------ Given records

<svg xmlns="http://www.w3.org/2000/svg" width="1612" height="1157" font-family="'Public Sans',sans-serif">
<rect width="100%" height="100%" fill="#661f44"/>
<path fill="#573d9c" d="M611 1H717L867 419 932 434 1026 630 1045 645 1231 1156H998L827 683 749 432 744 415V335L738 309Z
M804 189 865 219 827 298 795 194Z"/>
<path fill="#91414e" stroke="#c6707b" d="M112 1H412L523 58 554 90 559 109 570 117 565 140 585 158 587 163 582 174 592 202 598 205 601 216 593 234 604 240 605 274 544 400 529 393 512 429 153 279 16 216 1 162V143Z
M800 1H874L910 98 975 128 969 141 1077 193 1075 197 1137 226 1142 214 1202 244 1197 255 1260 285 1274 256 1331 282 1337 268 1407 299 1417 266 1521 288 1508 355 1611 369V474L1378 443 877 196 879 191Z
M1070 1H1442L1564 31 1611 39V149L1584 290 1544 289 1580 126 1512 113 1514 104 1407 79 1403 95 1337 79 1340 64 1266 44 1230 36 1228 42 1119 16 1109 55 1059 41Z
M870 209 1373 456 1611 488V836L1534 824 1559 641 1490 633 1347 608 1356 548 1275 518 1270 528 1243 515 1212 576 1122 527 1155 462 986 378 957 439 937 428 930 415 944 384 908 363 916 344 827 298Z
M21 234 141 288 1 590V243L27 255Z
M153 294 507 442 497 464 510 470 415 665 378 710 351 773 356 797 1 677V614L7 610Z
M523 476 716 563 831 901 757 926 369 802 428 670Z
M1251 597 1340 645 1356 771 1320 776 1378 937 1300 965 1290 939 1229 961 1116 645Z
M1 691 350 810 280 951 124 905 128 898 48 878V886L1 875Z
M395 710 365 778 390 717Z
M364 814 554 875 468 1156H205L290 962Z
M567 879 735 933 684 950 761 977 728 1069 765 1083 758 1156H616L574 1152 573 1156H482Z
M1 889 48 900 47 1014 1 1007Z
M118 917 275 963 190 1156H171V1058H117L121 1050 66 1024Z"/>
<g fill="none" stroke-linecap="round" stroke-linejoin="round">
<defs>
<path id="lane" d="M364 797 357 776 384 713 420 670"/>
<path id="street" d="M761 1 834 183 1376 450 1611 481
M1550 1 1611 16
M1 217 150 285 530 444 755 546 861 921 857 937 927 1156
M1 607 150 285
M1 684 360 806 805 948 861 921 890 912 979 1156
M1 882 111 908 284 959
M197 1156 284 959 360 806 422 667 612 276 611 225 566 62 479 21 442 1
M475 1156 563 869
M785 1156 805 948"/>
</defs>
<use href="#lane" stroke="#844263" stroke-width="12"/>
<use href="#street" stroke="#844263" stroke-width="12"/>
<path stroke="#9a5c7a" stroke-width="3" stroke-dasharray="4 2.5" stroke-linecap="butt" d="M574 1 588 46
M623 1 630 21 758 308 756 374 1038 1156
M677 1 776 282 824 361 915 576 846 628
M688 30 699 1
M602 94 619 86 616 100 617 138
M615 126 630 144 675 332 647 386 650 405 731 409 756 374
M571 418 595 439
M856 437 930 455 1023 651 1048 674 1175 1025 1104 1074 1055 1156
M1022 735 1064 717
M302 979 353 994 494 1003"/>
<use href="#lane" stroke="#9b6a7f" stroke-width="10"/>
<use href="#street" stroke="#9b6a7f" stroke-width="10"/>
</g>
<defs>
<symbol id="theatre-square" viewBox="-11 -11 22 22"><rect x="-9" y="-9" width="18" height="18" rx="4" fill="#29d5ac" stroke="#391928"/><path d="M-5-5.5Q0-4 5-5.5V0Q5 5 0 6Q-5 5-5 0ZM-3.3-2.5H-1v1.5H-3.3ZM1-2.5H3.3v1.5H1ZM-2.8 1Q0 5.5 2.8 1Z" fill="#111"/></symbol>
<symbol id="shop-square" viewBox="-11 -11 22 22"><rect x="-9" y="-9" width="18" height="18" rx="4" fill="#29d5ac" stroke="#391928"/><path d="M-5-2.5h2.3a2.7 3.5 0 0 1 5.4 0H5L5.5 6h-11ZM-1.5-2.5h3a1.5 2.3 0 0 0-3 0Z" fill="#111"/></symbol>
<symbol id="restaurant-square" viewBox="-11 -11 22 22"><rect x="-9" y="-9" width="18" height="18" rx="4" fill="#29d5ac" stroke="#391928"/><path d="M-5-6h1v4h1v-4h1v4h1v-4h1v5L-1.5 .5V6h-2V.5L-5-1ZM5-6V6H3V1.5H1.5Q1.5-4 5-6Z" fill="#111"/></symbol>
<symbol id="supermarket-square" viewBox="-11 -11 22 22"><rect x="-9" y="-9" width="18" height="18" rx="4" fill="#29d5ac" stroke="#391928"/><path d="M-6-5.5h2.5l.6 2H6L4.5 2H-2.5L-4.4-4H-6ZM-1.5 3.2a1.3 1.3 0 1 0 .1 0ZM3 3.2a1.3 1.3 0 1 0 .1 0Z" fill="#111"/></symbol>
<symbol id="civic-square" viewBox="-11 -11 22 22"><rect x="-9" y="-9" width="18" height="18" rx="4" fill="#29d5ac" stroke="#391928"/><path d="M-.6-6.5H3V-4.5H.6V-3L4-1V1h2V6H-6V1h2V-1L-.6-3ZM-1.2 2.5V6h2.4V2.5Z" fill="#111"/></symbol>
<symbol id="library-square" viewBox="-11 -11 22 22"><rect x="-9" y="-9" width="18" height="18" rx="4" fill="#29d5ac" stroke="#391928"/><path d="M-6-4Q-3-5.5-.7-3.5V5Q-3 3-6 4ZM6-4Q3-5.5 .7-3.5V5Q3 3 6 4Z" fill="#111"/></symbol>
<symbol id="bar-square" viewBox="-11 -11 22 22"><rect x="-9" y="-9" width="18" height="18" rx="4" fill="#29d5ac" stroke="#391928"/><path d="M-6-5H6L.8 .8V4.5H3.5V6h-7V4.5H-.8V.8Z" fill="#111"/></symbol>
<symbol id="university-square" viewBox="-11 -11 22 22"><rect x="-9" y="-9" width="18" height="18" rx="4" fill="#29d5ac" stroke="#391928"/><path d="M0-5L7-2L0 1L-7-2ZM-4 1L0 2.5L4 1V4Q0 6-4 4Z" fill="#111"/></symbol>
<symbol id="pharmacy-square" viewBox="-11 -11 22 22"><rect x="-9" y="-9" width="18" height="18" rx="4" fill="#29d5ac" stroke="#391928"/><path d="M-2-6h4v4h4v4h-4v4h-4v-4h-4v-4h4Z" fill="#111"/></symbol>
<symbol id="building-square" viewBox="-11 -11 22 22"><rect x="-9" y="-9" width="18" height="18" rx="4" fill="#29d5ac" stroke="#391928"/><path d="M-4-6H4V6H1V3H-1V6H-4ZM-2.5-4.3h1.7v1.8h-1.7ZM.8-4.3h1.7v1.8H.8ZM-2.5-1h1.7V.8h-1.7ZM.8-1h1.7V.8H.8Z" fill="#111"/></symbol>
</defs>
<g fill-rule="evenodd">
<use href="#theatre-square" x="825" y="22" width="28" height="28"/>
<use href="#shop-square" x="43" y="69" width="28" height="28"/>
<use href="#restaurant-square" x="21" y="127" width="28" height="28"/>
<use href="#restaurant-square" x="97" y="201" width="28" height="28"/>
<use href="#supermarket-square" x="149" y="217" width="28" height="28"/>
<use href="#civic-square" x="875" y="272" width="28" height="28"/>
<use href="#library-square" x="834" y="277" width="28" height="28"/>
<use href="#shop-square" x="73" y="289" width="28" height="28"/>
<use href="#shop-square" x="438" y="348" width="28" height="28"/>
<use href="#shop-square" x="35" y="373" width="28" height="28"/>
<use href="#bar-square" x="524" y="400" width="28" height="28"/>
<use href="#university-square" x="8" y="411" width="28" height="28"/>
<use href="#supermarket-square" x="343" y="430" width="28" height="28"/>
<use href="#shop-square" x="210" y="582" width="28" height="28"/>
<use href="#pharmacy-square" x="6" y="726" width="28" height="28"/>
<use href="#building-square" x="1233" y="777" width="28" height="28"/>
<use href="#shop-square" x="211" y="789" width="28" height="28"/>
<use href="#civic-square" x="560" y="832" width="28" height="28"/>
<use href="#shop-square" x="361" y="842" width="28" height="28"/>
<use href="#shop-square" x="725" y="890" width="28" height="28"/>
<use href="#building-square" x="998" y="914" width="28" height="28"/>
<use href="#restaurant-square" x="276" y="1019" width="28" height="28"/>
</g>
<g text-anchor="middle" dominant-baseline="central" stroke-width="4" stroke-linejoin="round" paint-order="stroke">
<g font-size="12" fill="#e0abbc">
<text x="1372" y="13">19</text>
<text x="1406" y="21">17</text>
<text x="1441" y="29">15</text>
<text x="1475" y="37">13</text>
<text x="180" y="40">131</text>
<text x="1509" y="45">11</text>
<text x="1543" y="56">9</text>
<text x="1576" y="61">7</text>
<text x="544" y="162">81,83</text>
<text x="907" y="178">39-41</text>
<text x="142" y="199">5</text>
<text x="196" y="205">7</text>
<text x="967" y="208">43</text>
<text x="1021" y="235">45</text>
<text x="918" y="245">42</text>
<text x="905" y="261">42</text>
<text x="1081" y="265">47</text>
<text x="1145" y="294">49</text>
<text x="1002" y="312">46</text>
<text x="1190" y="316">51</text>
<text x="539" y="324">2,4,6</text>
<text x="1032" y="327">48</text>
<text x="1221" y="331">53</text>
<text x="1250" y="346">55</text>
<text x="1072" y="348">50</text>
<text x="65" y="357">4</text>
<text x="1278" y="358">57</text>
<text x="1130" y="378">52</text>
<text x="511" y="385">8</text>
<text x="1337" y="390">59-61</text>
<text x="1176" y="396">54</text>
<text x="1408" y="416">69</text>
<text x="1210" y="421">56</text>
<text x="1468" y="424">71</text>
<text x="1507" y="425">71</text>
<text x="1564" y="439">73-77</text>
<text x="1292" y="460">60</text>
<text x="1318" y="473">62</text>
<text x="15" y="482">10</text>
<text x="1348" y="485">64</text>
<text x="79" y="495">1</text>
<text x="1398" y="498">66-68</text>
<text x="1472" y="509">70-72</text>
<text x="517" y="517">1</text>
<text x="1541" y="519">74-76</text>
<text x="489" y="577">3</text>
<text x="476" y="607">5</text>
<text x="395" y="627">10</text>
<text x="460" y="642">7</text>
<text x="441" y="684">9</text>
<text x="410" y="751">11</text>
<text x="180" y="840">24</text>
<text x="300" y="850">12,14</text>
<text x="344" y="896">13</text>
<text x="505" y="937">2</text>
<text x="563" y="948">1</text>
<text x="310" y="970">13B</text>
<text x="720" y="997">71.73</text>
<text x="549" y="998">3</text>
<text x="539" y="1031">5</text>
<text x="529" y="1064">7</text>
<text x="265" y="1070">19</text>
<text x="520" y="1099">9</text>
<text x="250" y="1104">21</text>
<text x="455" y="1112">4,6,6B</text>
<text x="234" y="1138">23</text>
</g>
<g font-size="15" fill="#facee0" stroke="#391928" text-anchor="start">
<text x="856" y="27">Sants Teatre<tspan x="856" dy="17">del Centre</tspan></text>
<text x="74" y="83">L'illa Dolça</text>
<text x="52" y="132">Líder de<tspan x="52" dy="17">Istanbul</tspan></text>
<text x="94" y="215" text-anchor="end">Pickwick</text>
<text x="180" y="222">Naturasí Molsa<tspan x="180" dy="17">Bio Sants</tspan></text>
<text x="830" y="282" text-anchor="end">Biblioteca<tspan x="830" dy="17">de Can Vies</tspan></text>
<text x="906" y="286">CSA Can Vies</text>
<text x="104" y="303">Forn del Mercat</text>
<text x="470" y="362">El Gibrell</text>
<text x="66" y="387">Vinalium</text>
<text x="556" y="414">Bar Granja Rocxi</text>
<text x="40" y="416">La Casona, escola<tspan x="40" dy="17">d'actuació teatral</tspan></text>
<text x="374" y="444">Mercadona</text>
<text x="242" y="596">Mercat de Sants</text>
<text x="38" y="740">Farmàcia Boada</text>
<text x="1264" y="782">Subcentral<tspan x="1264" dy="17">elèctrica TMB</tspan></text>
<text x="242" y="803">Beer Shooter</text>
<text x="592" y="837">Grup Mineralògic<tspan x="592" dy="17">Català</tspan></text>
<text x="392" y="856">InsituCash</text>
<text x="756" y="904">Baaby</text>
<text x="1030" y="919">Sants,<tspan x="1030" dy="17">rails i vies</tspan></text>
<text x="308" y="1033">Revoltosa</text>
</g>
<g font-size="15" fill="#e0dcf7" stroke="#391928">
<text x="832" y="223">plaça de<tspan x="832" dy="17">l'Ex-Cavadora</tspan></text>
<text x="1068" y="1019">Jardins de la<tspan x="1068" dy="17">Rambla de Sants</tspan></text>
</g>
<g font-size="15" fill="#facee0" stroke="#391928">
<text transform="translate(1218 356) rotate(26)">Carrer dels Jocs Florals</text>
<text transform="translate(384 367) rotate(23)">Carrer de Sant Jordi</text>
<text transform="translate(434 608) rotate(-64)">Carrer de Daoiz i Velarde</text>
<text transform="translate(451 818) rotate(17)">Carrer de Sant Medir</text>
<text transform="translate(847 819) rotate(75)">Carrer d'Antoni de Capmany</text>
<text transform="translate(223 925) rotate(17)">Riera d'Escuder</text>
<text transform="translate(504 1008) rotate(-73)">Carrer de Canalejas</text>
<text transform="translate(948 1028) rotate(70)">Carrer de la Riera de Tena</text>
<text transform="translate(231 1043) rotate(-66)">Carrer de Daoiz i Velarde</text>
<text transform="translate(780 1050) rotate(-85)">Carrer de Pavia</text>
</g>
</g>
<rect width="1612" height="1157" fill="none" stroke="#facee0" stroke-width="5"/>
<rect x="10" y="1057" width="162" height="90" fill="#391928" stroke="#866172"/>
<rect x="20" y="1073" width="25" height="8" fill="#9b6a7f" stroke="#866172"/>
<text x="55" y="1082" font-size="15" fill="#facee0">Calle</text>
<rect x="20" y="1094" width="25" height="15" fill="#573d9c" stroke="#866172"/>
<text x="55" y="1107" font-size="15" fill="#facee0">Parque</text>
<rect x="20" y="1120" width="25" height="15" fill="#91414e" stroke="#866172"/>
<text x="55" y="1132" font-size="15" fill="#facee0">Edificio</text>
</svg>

------------

**Task instructions:** For every line above that includes the word "linejoin", return the line.

**Response:**
<g fill="none" stroke-linecap="round" stroke-linejoin="round">
<g text-anchor="middle" dominant-baseline="central" stroke-width="4" stroke-linejoin="round" paint-order="stroke">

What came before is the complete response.